▶ **WHAT YOU WILL DO**: Repeat exactly, and only, the lines from the one holding "part: (537, 437) -> (430, 386), moved" through the last line of the records below.

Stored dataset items
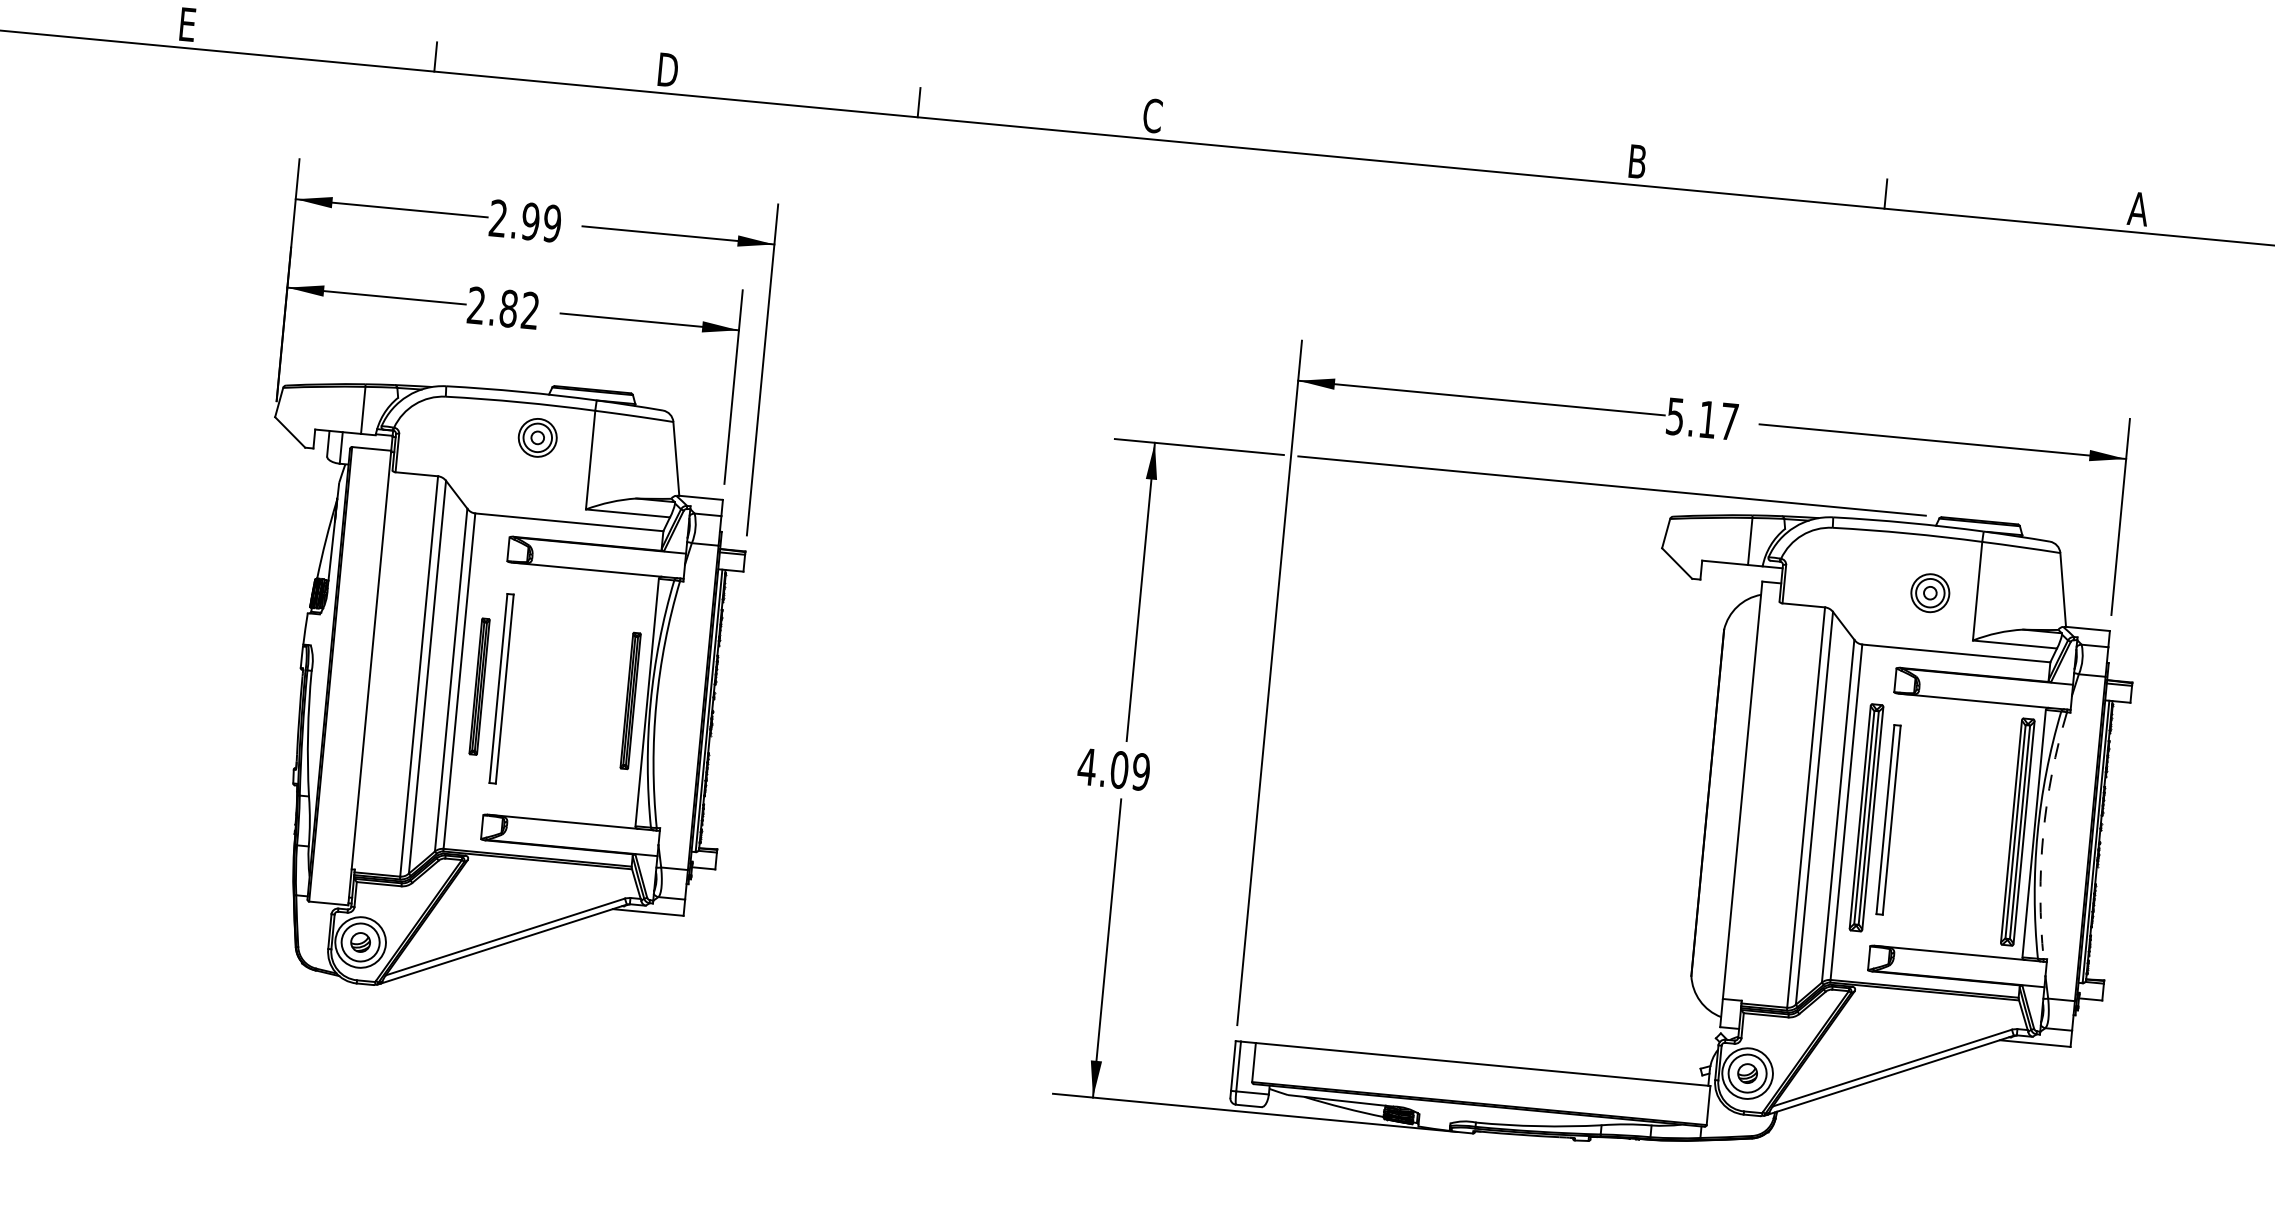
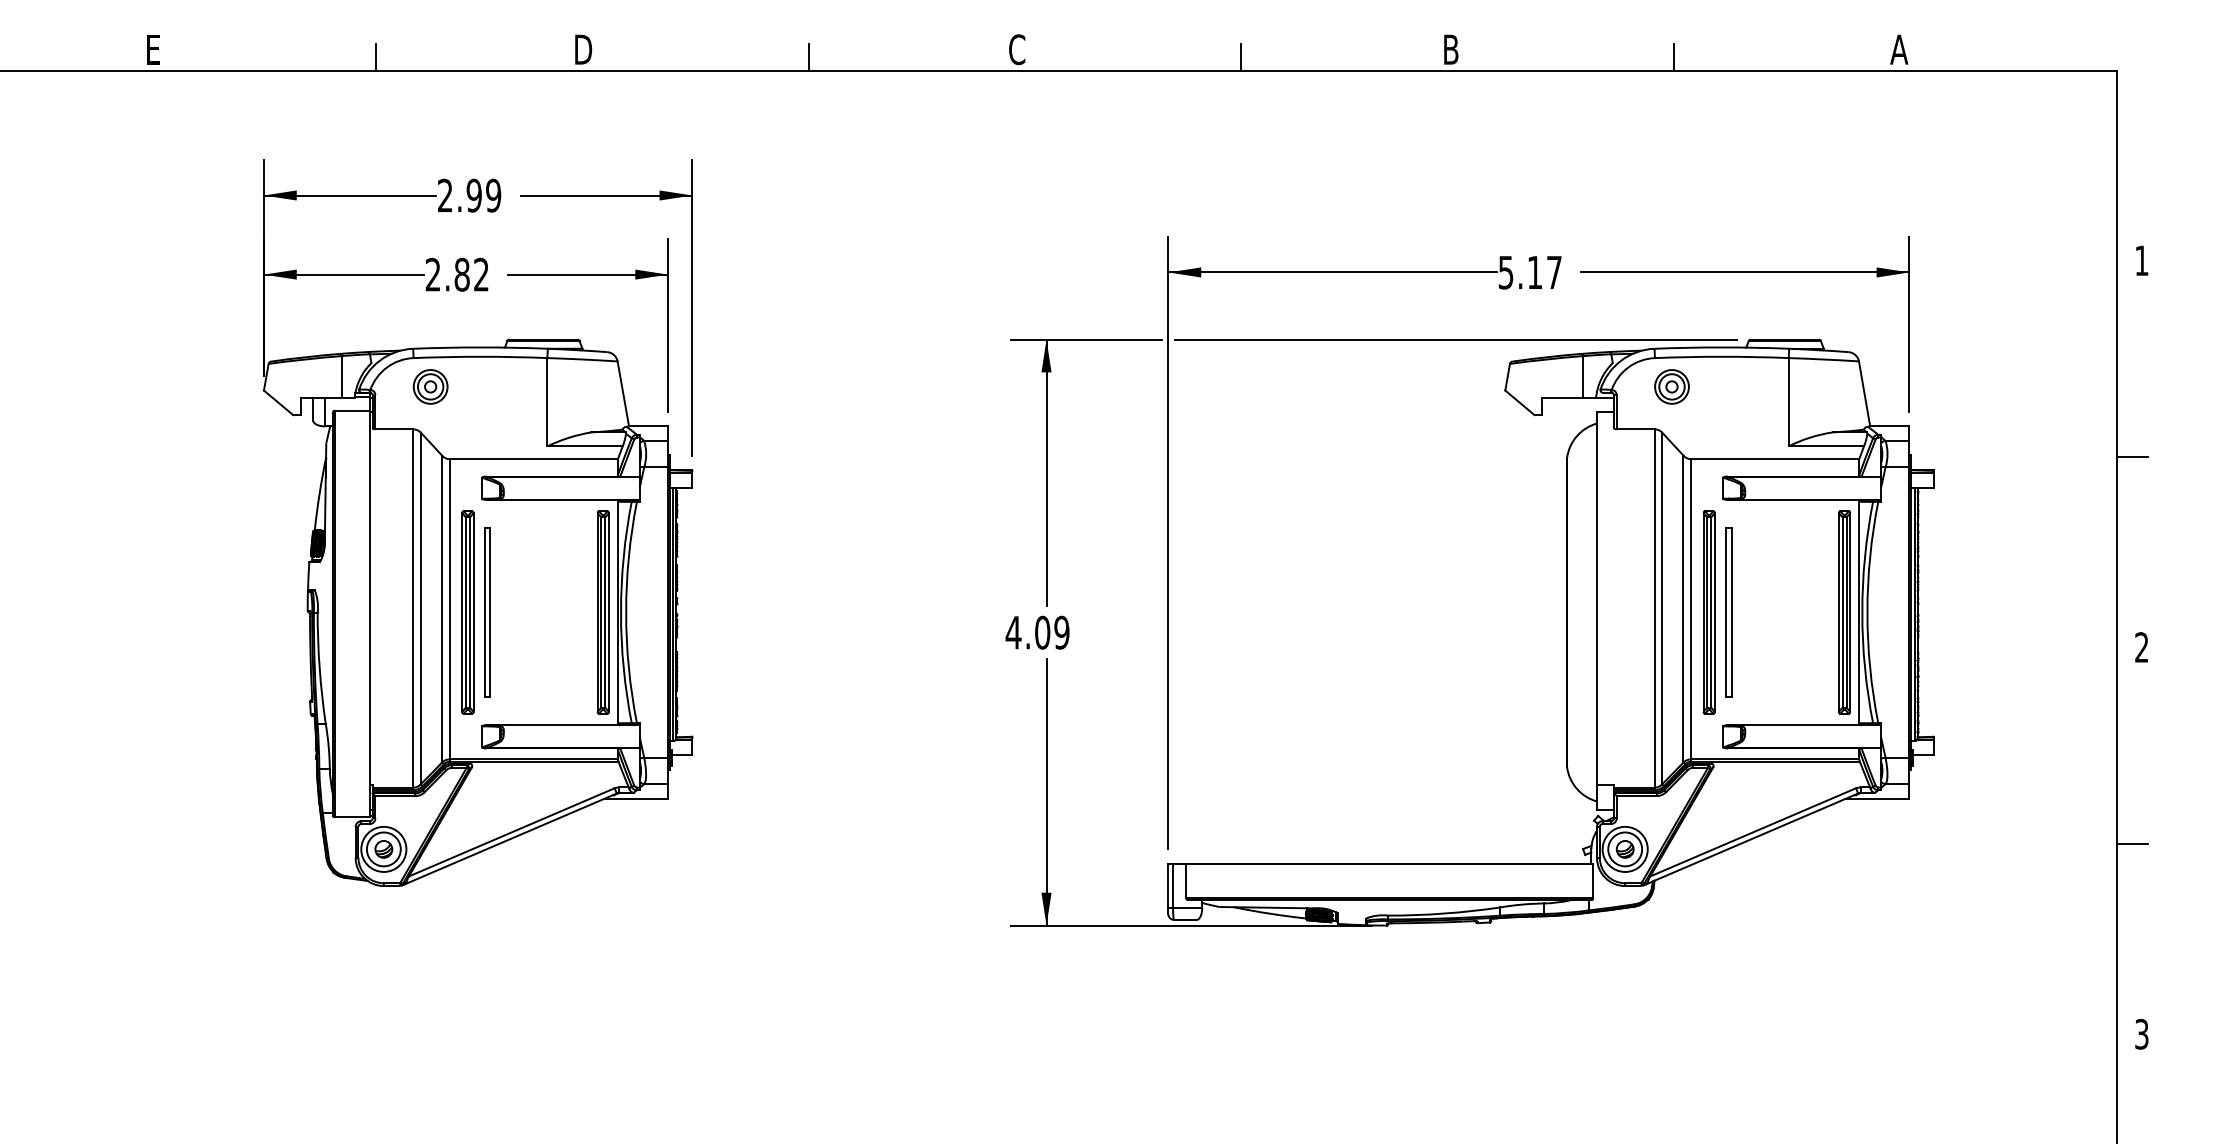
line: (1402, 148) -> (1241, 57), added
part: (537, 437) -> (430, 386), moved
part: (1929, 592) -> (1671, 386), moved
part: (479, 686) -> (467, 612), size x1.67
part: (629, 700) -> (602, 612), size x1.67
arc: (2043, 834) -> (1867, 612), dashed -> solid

▶ **RESULT**:
part: (537, 437) -> (430, 386), moved
part: (1929, 592) -> (1671, 386), moved
part: (479, 686) -> (467, 612), size x1.67
part: (629, 700) -> (602, 612), size x1.67
arc: (2043, 834) -> (1867, 612), dashed -> solid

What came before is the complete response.